§ PROBLEM STATEMENT
Return the data below word for word, from the line with "Sigamos conectadas en redes" up to and including the line with "र्य, सैलरी, अनुभव एवं आवेदन". Leave the pictures out of your answer.

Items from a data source
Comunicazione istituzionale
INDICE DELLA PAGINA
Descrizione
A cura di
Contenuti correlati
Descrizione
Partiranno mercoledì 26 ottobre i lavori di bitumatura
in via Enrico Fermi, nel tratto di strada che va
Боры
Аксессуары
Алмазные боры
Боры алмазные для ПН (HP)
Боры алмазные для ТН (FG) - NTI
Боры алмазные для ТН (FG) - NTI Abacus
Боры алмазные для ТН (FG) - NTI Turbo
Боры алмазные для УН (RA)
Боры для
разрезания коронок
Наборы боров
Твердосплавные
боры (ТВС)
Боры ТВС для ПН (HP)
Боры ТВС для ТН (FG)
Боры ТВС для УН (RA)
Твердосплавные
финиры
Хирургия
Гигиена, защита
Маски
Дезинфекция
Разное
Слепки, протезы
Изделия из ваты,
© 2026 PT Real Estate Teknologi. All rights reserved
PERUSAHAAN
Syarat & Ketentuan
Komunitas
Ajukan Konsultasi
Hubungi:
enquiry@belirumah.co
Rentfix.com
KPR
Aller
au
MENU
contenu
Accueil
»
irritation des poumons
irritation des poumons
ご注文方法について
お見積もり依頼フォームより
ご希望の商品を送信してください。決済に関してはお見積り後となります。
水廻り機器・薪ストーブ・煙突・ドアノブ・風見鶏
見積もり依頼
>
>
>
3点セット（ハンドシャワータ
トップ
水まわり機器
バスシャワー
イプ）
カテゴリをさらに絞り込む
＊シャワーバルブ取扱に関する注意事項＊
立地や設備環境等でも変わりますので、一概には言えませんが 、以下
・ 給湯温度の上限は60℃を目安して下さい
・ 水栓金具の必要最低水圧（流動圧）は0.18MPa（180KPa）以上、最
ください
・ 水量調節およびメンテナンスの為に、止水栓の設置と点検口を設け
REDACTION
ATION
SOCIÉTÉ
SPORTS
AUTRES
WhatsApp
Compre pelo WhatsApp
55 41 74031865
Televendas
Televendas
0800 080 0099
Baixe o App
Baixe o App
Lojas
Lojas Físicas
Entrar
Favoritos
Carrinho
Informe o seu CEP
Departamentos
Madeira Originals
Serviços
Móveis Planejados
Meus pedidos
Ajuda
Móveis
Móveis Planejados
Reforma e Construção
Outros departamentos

==

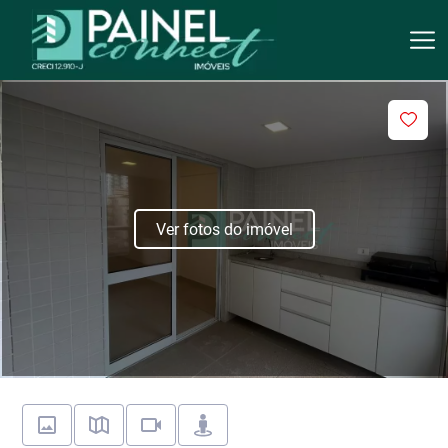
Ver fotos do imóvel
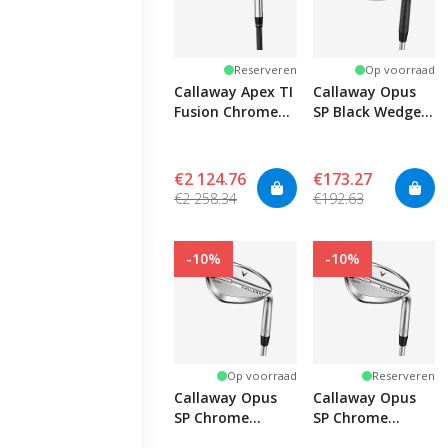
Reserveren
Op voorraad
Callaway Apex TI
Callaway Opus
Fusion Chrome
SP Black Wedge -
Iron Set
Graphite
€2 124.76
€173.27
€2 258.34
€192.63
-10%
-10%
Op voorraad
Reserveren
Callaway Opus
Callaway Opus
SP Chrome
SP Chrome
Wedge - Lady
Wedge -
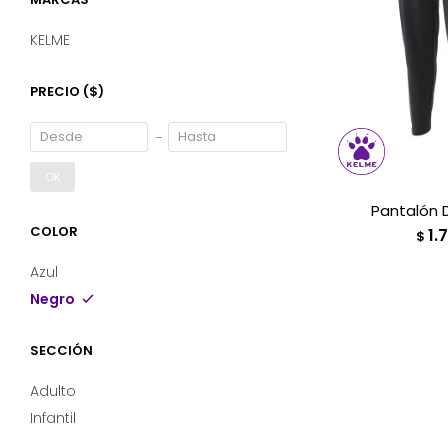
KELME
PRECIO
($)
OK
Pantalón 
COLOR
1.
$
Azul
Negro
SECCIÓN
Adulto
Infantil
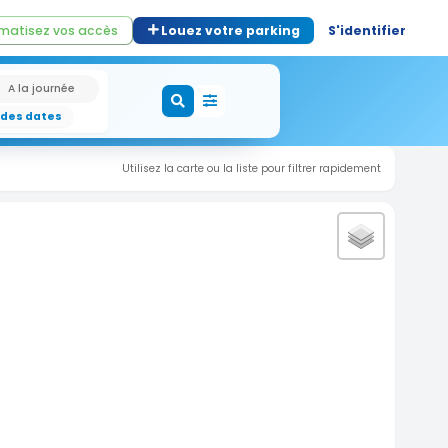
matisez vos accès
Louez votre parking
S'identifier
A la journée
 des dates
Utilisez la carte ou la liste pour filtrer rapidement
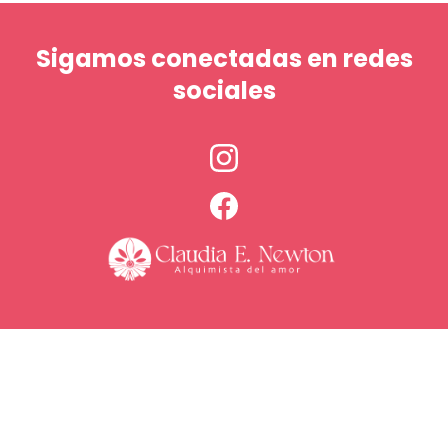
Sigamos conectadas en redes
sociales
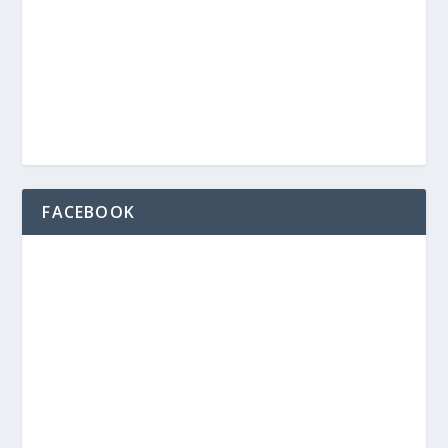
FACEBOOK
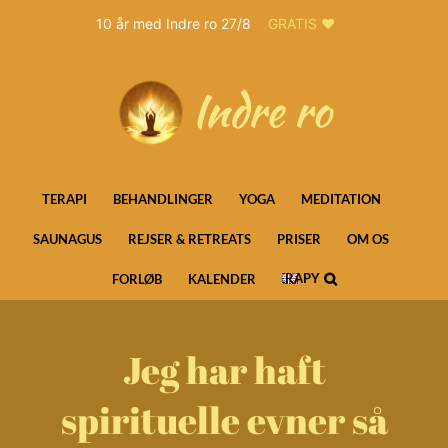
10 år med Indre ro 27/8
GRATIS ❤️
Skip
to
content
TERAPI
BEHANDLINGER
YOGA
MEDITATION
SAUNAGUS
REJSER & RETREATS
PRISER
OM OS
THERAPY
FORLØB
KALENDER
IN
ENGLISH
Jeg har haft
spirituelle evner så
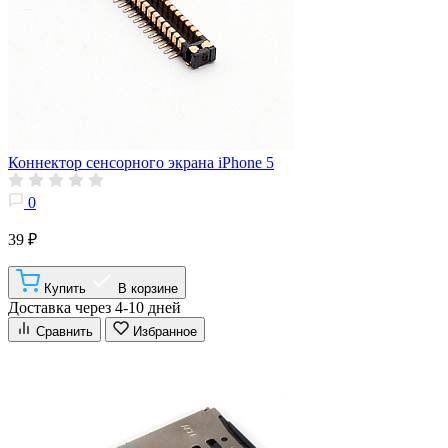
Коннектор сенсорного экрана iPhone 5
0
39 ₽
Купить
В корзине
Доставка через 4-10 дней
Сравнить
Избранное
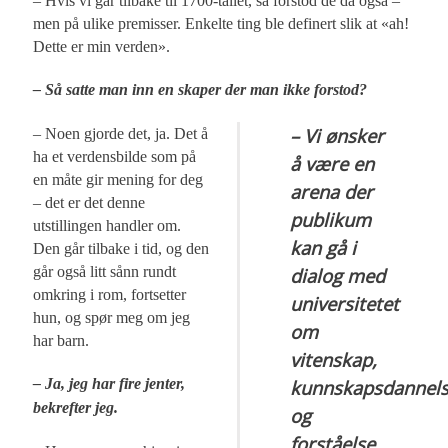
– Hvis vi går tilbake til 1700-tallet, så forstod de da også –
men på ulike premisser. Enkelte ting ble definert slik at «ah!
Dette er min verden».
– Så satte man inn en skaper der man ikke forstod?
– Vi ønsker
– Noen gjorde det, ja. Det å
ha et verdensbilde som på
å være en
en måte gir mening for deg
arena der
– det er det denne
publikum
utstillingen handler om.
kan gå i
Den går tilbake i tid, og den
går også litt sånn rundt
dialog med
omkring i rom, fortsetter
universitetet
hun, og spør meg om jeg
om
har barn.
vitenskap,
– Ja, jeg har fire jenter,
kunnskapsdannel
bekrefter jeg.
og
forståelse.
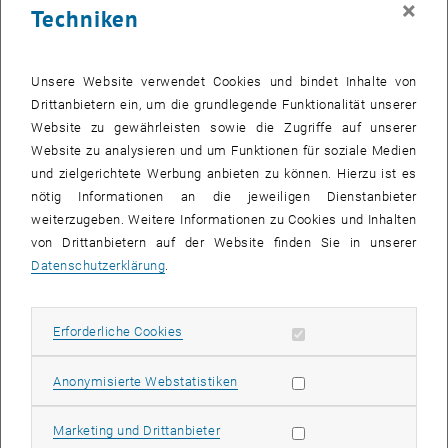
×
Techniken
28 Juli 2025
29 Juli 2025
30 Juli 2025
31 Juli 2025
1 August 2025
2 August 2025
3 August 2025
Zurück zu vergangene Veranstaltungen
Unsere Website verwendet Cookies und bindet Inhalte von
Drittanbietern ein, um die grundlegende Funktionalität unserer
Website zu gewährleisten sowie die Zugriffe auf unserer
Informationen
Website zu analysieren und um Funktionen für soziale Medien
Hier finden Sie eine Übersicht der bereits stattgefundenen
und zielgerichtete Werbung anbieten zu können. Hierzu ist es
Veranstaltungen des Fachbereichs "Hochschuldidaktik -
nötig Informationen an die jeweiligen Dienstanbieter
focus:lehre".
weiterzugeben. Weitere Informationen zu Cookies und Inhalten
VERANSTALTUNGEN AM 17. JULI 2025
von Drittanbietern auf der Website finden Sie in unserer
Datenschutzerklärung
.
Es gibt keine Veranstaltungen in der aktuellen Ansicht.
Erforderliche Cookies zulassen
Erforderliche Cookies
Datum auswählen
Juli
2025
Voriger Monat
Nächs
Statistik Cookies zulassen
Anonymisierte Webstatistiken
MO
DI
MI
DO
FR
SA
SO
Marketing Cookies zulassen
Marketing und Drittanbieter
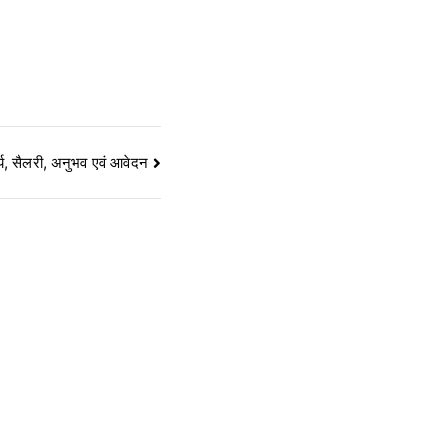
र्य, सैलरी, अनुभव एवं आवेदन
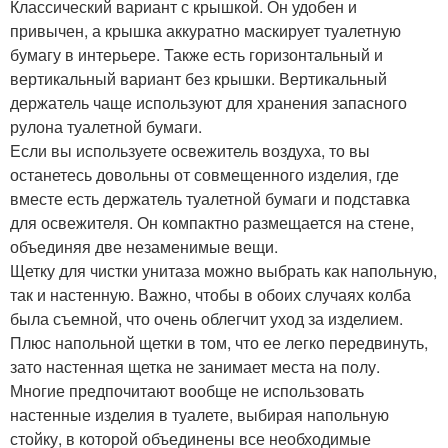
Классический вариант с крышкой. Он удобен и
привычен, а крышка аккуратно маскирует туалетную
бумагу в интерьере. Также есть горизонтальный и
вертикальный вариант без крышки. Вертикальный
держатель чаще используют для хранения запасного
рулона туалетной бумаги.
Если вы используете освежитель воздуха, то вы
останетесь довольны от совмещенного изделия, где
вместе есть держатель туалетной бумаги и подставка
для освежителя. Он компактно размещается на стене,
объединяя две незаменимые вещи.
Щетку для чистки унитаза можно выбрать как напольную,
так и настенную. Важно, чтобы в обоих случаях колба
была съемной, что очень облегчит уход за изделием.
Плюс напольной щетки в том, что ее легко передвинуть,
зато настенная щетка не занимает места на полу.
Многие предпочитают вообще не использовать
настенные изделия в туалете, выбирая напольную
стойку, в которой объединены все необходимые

* * *

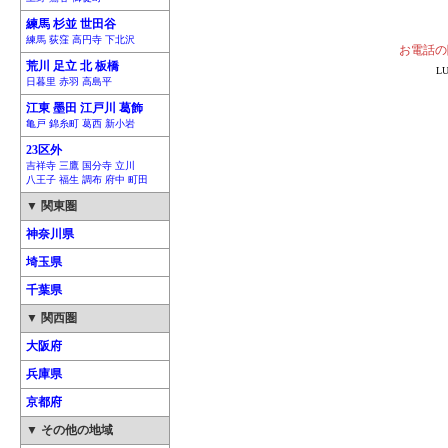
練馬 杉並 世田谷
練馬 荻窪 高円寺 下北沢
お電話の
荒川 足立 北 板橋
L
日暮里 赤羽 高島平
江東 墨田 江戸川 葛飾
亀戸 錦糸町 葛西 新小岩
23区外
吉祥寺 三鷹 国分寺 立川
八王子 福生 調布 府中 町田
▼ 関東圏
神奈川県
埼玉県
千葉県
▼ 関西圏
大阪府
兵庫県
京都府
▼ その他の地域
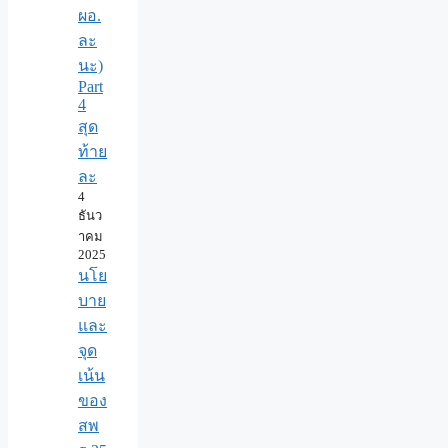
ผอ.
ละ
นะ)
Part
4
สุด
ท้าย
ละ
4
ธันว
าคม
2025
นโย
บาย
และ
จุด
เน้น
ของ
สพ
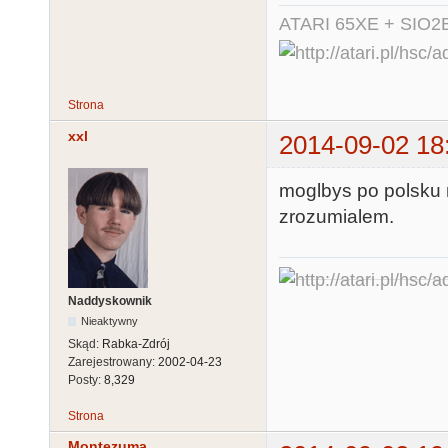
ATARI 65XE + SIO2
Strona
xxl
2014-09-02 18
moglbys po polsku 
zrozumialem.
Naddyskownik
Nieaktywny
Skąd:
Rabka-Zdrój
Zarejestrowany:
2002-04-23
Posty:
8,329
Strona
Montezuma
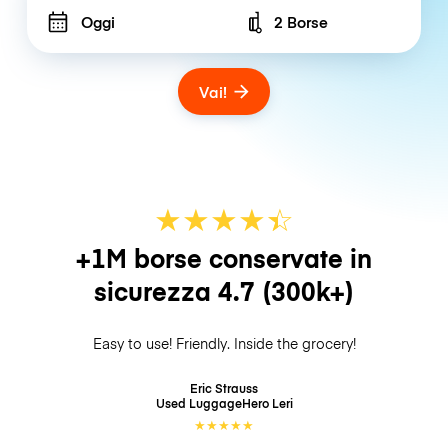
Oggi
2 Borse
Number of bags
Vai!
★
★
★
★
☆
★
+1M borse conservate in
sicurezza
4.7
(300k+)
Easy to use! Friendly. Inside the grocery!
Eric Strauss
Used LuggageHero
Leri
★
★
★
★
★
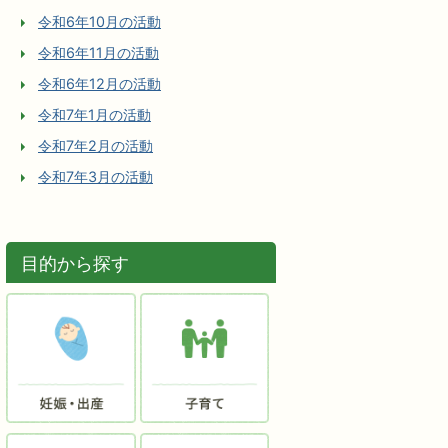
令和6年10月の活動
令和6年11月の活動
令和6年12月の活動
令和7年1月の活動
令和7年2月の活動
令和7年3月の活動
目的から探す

§ TASK ANSWER
Sigamos conectadas en redes
sociales
FACEBOOK
10 år med Indre ro 27/8
GRATIS ❤️
Skip
to
content
TERAPI
BEHANDLINGER
YOGA
MEDITATION
SAUNAGUS
REJSER & RETREATS
PRISER
OM OS
THERAPY
FORLØB
KALENDER
IN
ENGLISH
Jeg har haft
spirituelle evner så
Коннектор сенсорного экрана iPhone 5
0
39 ₽
Купить
В корзине
Доставка через 4-10 дней
Сравнить
Избранное
– Hvis vi går tilbake til 1700-tallet, så forstod de da også –
men på ulike premisser. Enkelte ting ble definert slik at «ah!
Dette er min verden».
– Så satte man inn en skaper der man ikke forstod?
– Vi ønsker
– Noen gjorde det, ja. Det å
ha et verdensbilde som på
å være en
en måte gir mening for deg
arena der
– det er det denne
publikum
utstillingen handler om.
kan gå i
Den går tilbake i tid, og den
går også litt sånn rundt
dialog med
omkring i rom, fortsetter
universitetet
hun, og spør meg om jeg
om
har barn.
vitenskap,
– Ja, jeg har fire jenter,
kunnskapsdannel
bekrefter jeg.
og
forståelse.
×
Techniken
28 Juli 2025
29 Juli 2025
30 Juli 2025
31 Juli 2025
1 August 2025
2 August 2025
3 August 2025
Zurück zu vergangene Veranstaltungen
Unsere Website verwendet Cookies und bindet Inhalte von
Drittanbietern ein, um die grundlegende Funktionalität unserer
Website zu gewährleisten sowie die Zugriffe auf unserer
Informationen
Website zu analysieren und um Funktionen für soziale Medien
Hier finden Sie eine Übersicht der bereits stattgefundenen
und zielgerichtete Werbung anbieten zu können. Hierzu ist es
Veranstaltungen des Fachbereichs "Hochschuldidaktik -
nötig Informationen an die jeweiligen Dienstanbieter
focus:lehre".
weiterzugeben. Weitere Informationen zu Cookies und Inhalten
VERANSTALTUNGEN AM 17. JULI 2025
von Drittanbietern auf der Website finden Sie in unserer
Datenschutzerklärung
.
Es gibt keine Veranstaltungen in der aktuellen Ansicht.
Erforderliche Cookies zulassen
Erforderliche Cookies
Datum auswählen
Juli
2025
Voriger Monat
Nächs
Statistik Cookies zulassen
Anonymisierte Webstatistiken
MO
DI
MI
DO
FR
SA
SO
Marketing Cookies zulassen
Marketing und Drittanbieter
र्य, सैलरी, अनुभव एवं आवेदन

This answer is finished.